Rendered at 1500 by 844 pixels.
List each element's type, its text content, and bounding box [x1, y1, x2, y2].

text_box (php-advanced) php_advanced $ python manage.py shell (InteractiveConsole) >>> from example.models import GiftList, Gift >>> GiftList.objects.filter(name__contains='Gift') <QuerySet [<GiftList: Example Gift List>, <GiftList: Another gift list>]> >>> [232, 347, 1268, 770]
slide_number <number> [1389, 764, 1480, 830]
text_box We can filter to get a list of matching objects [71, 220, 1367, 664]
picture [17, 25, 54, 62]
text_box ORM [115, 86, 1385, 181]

-------

Work to complete
Can you lay out the lines of the records above as a numbered list, leaving out blank lines?

Correct result
1. Rendered at 1500 by 844 pixels.
2. List each element's type, its text content, and bounding box [x1, y1, x2, y2].
3. text_box (php-advanced) php_advanced $ python manage.py shell (InteractiveConsole) >>> from example.models import GiftList, Gift >>> GiftList.objects.filter(name__contains='Gift') <QuerySet [<GiftList: Example Gift List>, <GiftList: Another gift list>]> >>> [232, 347, 1268, 770]
4. slide_number <number> [1389, 764, 1480, 830]
5. text_box We can filter to get a list of matching objects [71, 220, 1367, 664]
6. picture [17, 25, 54, 62]
7. text_box ORM [115, 86, 1385, 181]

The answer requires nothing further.